Cindy Rose (L), Executive Director of Women’s Resource Center, spoke to Hickory Rotary today. Sue Bumgarner (R), wife of Rotarian Stan Bumgarner and Counselor Intern at WRC, introduced the speaker. The Woman’s Resource Center is celebrating their 27th year in the community. The WRC works to improve lives and empower women through workforce development, advocacy, enrichment programs, and community partnerships.
Women’s Resource Center is a nonprofit agency that offers enrichment programs, life transition services, counseling services, Women2Work programs, and crisis assistance. The mission of Women’s Resource Center is to improve the lives of women and empower them to achieve their fullest potential.
The idea for a women’s center was born in the fall of 1986 when three women who were working on the Woman’s Day Celebration at Catawba Valley Community College discovered that they had a common dream of such a facility. One was an educator; the other two were nurses at Frye Regional Medical Center.
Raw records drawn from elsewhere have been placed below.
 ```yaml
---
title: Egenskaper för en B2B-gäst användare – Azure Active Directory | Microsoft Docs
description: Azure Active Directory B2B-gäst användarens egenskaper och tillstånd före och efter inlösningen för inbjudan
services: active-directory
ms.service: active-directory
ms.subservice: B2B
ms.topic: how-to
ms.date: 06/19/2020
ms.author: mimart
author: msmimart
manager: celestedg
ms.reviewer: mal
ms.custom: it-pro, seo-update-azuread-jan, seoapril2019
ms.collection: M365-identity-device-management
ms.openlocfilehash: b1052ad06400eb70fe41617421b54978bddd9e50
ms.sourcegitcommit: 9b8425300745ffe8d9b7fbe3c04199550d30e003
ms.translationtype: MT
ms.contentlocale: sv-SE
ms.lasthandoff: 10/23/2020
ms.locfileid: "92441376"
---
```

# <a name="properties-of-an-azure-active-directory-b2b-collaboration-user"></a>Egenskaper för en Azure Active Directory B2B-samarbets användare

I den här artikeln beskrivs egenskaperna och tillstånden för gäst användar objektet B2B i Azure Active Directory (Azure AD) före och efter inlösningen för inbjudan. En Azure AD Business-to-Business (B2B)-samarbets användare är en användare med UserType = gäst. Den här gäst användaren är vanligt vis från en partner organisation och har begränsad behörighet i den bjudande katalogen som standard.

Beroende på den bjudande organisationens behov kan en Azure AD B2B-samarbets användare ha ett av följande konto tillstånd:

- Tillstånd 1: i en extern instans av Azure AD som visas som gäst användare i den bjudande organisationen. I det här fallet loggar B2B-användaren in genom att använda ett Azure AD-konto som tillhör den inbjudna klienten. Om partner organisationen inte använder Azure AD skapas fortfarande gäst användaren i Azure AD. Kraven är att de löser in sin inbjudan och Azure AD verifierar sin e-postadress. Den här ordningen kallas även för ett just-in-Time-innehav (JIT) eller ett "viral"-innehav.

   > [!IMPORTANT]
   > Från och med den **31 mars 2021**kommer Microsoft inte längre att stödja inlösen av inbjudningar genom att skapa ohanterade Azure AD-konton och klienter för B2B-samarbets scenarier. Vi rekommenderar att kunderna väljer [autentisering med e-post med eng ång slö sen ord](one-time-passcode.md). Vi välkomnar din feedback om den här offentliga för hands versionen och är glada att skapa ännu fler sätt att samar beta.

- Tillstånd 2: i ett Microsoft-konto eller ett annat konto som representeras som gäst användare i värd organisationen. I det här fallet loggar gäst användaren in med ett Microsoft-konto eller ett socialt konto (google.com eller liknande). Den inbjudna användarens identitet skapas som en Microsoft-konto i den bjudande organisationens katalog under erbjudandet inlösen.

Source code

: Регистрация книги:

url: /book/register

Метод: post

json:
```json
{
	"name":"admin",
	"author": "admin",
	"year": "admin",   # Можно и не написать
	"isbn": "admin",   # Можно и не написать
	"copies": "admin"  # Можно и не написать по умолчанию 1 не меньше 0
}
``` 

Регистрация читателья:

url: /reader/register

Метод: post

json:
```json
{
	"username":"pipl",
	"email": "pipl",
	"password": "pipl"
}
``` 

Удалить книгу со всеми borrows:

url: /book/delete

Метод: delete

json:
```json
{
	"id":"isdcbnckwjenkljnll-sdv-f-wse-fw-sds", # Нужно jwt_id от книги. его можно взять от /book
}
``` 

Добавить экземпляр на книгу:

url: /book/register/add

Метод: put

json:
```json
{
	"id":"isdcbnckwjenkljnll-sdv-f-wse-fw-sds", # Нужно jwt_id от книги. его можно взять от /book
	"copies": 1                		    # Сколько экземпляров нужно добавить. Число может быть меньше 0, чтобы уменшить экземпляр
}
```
These three women approached the administrator for Frye Regional Medical Center in the hopes of persuading the hospital to fund this center. Funding was given for a period of one year only. The hospital provided an old house that it owned, and made the necessary renovations for the center to move in. In August of 2004, the Center was able to move into a beautiful historical home owned by the Hickory Landmark Society. This building, formerly known as the Parsonage, is located at 125 3rd Street NE in Hickory, NC. The new, larger space has enabled the center to increase its programs, support group meetings, and life transition services including counseling.
Funding for the center has come from the Service League of Hickory, Z. Smith Reynolds Foundation, the Beaver Family Foundation, the Unifour Foundation, and through other private foundations. WRC also relies on contributions from the community; including area faith based organizations, civic groups, businesses, and individuals, as well as donations provided by various support groups that meet at the center.
The program and services at the Women’s Resource Center continue to expand, as do the varied needs of the clients they serve. The center staffs, board of directors and volunteers, are committed to its mission and vision to improve women’s lives and to serve the needs of women and families in our community.
Cindy said that “one size does not fit all” when it comes to working with women in transition. There are no set criteria or guidelines that work in every situation. She feels that the greatest asset of Women’s Resource Center is flexibility and innovation to address the ever changing demands the center faces.
“At the present time, the biggest challenge for our agency is the high unemployment that continues to plague our region. We are seeing many women, sole breadwinners for their families, who are losing their jobs. These women have long-term employment histories with great work records. Some do not have high school diplomas, and many do not have any secondary education. When they lose their jobs, they find it very difficult to obtain work. They are using up all of their benefits from their previous employment just to live. When the money runs out, they have no place to turn.”
WRC’s Women2Work Workforce Development Program provides support, coaching, mentoring, counseling and employment opportunities through collaboration with other agencies and corporations. “We help women to secure self-sustaining employment, thereby restoring them to active and flourishing members of the community. We provide professional clothing, shoes, make-up, accessories, and other items to women entering or reentering the workforce. Also provided are bus passes, gas cards, and phone cards. Women will also meet with our Support Services Coordinator and may be referred to another WRC program or to other agencies.”